On en peut dire autant des arbres coupés à rase terre ; car ils repoussent autant & plus qu’à toute hauteur : c’est ce qui fait les arbres nains, en buisson ou en espalier, entre les fruitiers ; & le taillis, entre les sauvageons. Voyez Mém. de l’Acad. an. 1700. pag. 140. Je rappelle ces faits, afin qu’on se détermine à réfléchir un peu plus sur cette reproduction, & à en tirer plus d’avantages encore qu’on n’a fait jusqu’à présent, soit pour l’ornement des jardins, soit pour l’utilité du jardinier.
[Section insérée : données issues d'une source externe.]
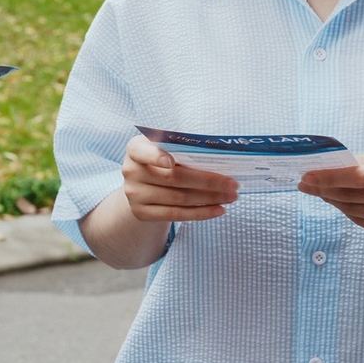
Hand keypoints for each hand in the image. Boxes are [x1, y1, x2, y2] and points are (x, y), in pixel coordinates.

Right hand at [119, 133, 238, 221]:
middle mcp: (131, 171)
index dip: (156, 156)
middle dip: (207, 181)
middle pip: (173, 178)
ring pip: (178, 198)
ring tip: (231, 197)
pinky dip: (200, 213)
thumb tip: (219, 157)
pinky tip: (218, 209)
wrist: (142, 185)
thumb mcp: (164, 148)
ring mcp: (134, 194)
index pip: (142, 151)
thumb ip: (181, 149)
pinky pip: (176, 215)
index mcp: (135, 149)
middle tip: (232, 184)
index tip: (172, 162)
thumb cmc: (161, 161)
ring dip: (209, 198)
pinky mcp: (141, 213)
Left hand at [299, 153, 363, 240]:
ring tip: (321, 191)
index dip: (330, 177)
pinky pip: (363, 222)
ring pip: (354, 211)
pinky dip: (348, 211)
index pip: (360, 176)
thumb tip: (324, 167)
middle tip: (306, 183)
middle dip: (324, 189)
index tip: (307, 175)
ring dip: (333, 201)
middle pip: (353, 196)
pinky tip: (341, 202)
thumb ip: (361, 162)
4°. Comme il est nécessaire que les bois ayent une certaine courbure pour la bonne & facile construction des vaisseaux ; il y a long-tems que l’on a proposé de les plier jeunes dans les forêts : mais il ne paroît pas que jusqu’à présent on ait suivi cette idée, seroit-ce qu’elle est d’exécution difficile ?
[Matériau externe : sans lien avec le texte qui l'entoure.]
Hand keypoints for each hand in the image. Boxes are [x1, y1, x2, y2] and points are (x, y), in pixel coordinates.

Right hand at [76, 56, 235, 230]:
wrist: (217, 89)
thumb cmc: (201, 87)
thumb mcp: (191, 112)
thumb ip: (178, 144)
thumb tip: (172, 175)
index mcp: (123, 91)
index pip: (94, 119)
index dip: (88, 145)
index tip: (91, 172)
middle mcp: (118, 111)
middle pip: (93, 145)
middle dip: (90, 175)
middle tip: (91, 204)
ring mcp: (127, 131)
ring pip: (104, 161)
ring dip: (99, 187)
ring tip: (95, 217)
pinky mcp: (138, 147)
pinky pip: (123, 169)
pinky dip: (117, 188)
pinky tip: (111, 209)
5°. Dans les environs de Paris, M. Vaillant comptoit en 1700, jusqu’à 137 especes de mousses ou plantes parasites, qui sont dans le regne végétal, ce que les insectes sont dans le regne animal. Toutes ces plantes sucent la séve des arbres par une infinité de petites racines ; & c’est une sorte de maladie pédiculaire dont il seroit très-important de les guérir. Pour cet effet, l’expédient le plus simple qui se présente seroit de la râcler, sur-tout dans un tems de pluie, comme nous l’avons prescrit plus haut : mais outre que cette opération seroit longue dans bien des cas, elle seroit dans tous très-imparfaite ; c’est-là ce qui détermina M. de Ressons à proposer à l’Académie en 1716, un moyen qu’on dit être plus court & plus sûr : c’est de faire avec la pointe d’une serpette une incision en ligne droite, qui pénetre au bois, depuis les premières branches jusqu’à fleur de terre ; cette longue plaie se referme au bout d’un certain tems, après quoi l’écorce est toûjours nette & il n’y vient plus de mousse. Le tems de cette opération est depuis Mars jusqu’à la fin d’Avril. En Mai, l’écorce auroit trop de séve & s’entrouvriroit trop. Ce remede a été suggéré à M. de Ressons d’une maniere singuliere ; il s’apperçut que les noyers auxquels c’est la coûtume en Bourgogne, de faire des incisions, n’avoient point de lepre ; & il conjectura qu’ils en étoient garantis par cette opération. Voyez dans les Mémoires de l’Académie année 1716. pag. 31 de l’Hist. le rapport qu’il y a entre le remede & le mal.

6. Pour peu qu’on ait fait attention à l’état des arbres qui forment les forêts, on aura remarqué que ceux qui sont plus près des bords sont considérablement plus gros que ceux qui sont plus proches du milieu, quoiqu’ils soient de même âge ; d’où il s’ensuit, dit M. de Réaumur, dans un Mémoire sur l’amélioration de nos forêts, que quand on n’a pas une grande quantité de terrein où l’on puisse élever des arbres en futaie, il est plus avantageux de les laisser élever sur des lisieres longues & étroites, que de laisser élever la même quantité d’arbres sur un terrein plus large & moins long. Voyez Mém. de l’Acad. an. 1721. p. 291.

7. Le rigoureux hyver de 1709, dont la mémoire durera long-tems, fit mourir par toute la France un nombre prodigieux d’arbres : mais on remarqua, dit M. de Fontenelle, Hist. de l’Acad. 1710. p. 59. que cette mortalité ne s’étendoit pas sur tous indifféremment : ceux qu’on auroit jugé en devoir être les plus exempts par leur force, y furent les plus sujets.